Blood apes are great bruisers, but if you order one to do something that doesn't involve bruising, it'll either be really bad at it or end up bruising someone anyway. But while you can't specifically summon up a ghost designed for bruising, you can sure as hell summon the ghost of a champion boxer – and while he might not care about anything but reclaiming his title from the man who murdered him, that doesn't stop you binding him as a bodyguard or door guardian.
Or you could exploit the fact that ghosts are tied more closely to Creation than demons. If you want to solve a murder, you can call up a waddling bat-demon who drinks memories from blood with its drinking-spear tongue, and have it taste the last thoughts of the victim... or you can conjure up her ghost and ask. If you want to learn sorcerous secrets, you can conjure a robed mantis-demon who once served as a librarian to a mortal sorcerer who was buried with his scrolls... or you could summon the sorcerer's ghost and bind him to tutor you. If you want to undermine the rule of a godblooded princeling, you can bind a flesh-weaving courtesan demon to seduce him while you spread whispers of the royal family's pollution... or you could call up the ghost of his mortal father and have him denounce his decadent son through bloody lips.
Every ghost has a direct and passionate relationship with Creation (at least until you start getting into the really old, really mad ones, who are more 2CD territory), which makes them very suited to certain roles. Conjure Ghost should be an information-gathering tool far beyond Demon of the First Circle, because while demons are good at what they do they usually have fuck-all in the way of context for it. This could also play into an alternative take on the passion vs role split – if you want a demon to guard your treasure, you need to pick out a demon designed for guarding treasure. If you want a ghost to guard your treasure, you need to summon a ghost who
cares about guarding treasure, whether that's a mad old miser or a claw-handed and boneless vault guard.

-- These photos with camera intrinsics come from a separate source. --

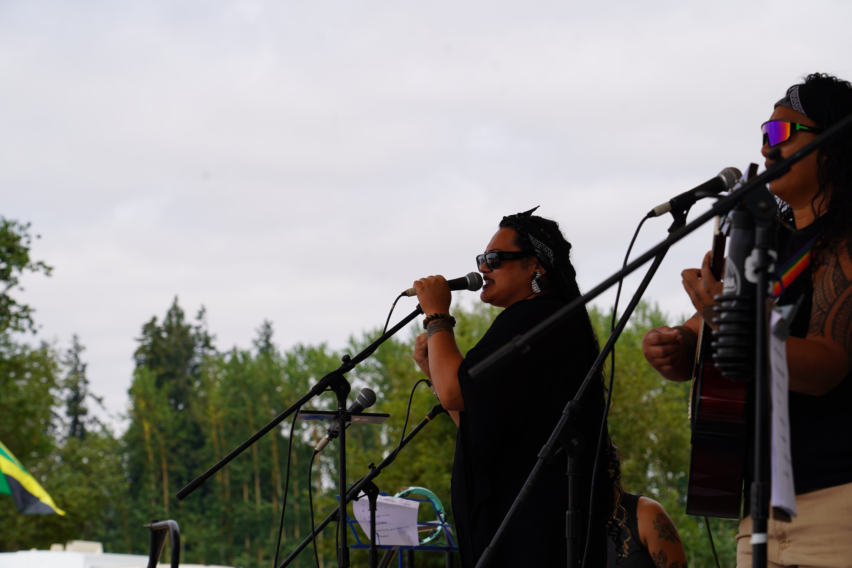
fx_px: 2485
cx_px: 426
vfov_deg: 13.0
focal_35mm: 105
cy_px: 284
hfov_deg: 19.5
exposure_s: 1/250
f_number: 8
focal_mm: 105
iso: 100
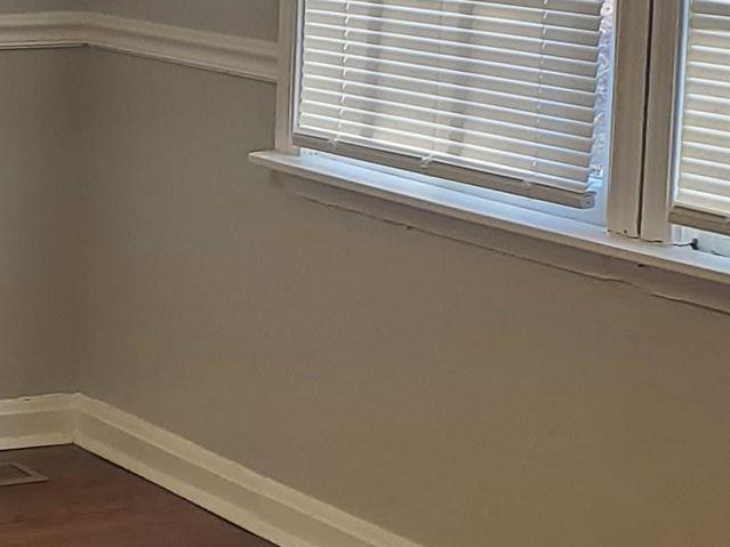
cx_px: -120
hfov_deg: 15.3
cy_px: 257
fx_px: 2636
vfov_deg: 11.9
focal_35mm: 125
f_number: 2.4
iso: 80
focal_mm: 4.3
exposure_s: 1/120
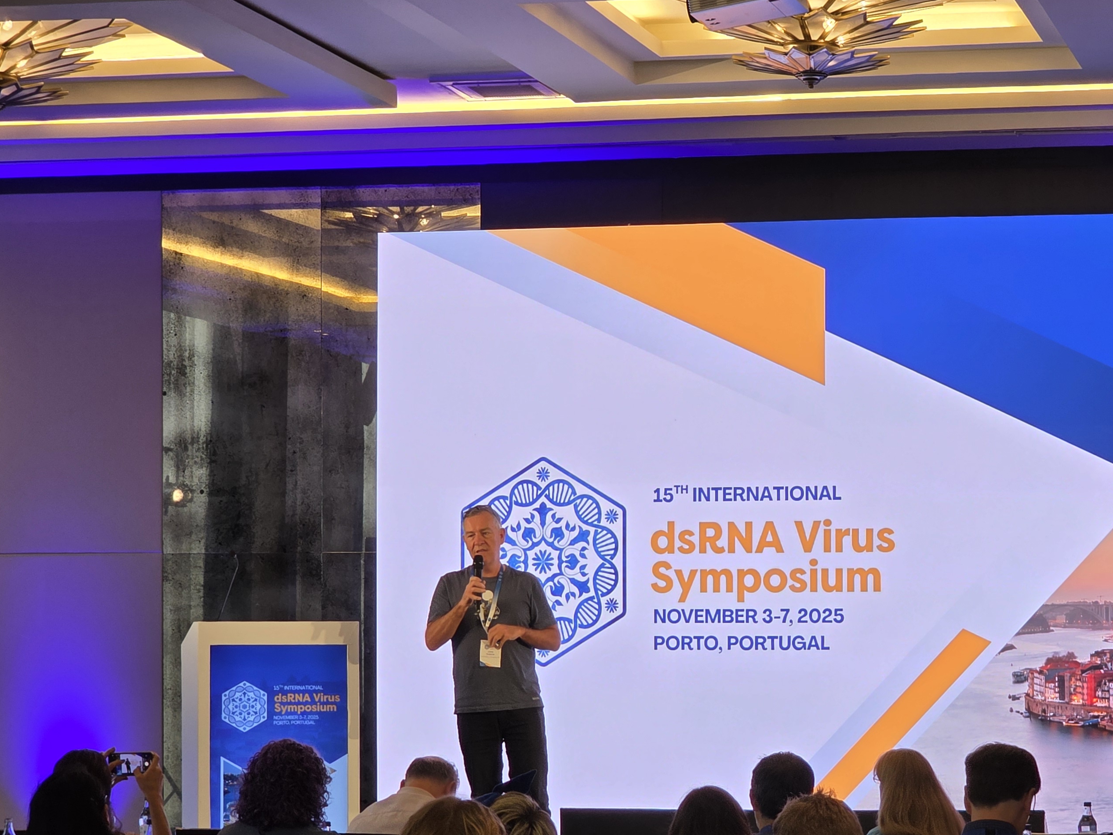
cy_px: 592
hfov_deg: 18.0
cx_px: 764
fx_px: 3505
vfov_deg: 13.6
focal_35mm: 109
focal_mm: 7.9
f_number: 2.4
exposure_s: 1/100
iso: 80
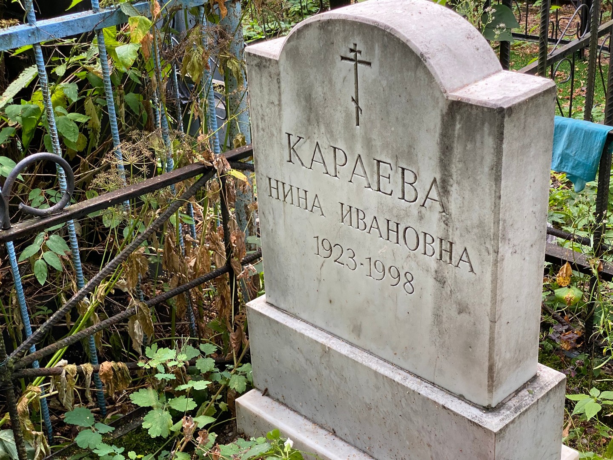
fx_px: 921
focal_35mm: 52
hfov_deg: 36.8
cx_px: 306
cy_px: 230
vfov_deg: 28.0
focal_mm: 6
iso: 160
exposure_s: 1/60
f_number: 2
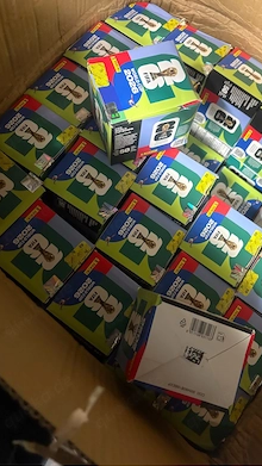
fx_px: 358
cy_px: 229
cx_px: 155
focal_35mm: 29
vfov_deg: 66.1
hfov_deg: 40.0
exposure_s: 1/25
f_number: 1.6
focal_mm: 5.96
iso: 500
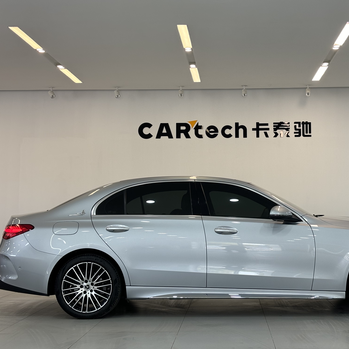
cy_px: 175
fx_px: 707
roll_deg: +0.4
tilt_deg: +2.8
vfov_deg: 27.7
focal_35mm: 62
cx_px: 218
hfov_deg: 27.6
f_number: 1.6
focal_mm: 5.96
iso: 32
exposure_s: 1/100
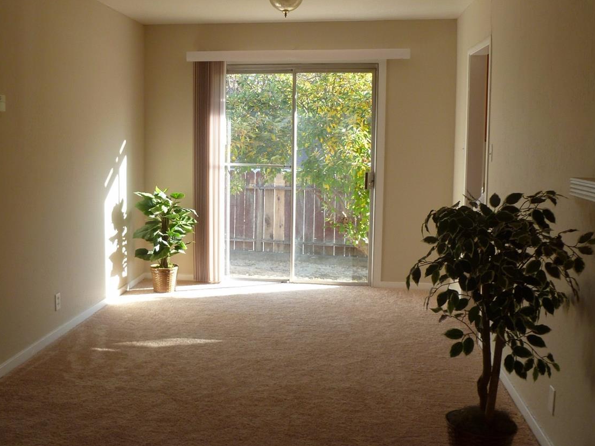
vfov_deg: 37.6
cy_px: 187
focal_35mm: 38
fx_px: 653
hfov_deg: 48.7
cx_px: 238
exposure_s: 1/50
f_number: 3.3
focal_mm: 5
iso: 80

On the other hand, with elementals out of the picture you could just say "ghosts for Necromancy, demons for Sorcery" and have the difference be that if a sorcerer wants a bruiser or courtesan or builder, they summon a blood ape or neomah or hopping puppeteer, and if a necromancer wants a bruiser, they summon the ghost of a bruiser or courtesan or builder. That's simple enough, and might even work out better than the alternative.